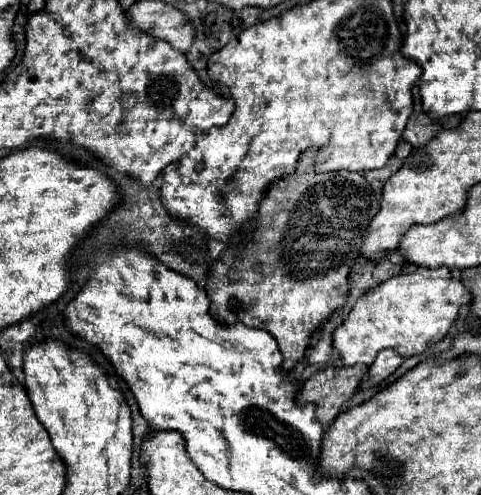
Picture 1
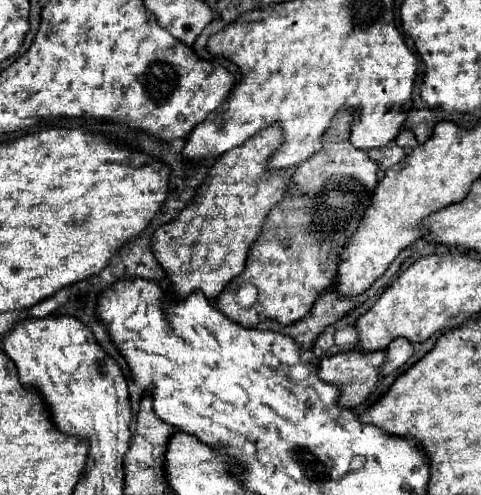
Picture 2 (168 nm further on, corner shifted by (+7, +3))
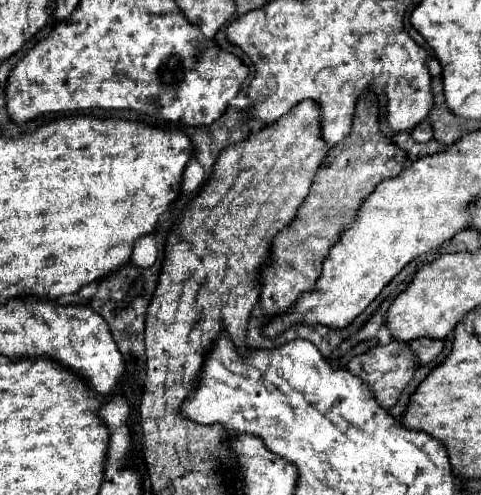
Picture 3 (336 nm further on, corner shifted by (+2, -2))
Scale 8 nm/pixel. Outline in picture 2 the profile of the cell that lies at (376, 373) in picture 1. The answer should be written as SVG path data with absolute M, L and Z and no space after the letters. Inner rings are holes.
M396 338L396 340L386 348L386 352L388 352L388 360L384 360L384 368L382 368L384 376L386 376L386 374L392 374L392 372L398 370L400 366L404 366L404 364L408 362L408 358L414 354L414 346L412 346L412 342L406 340L406 338Z

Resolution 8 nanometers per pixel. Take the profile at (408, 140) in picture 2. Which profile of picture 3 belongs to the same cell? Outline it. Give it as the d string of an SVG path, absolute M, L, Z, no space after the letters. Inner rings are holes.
M427 121L419 123L419 125L411 131L411 137L413 137L417 143L427 143L427 141L431 141L431 139L433 139L433 133L431 133L429 123L427 123Z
☆ ☆ ☆ ☆
Description of the task: Look for the word "further" throughout the material above and copy every line that has it.

Solution for this problem:
Picture 2 (168 nm further on, corner shifted by (+7, +3))
Picture 3 (336 nm further on, corner shifted by (+2, -2))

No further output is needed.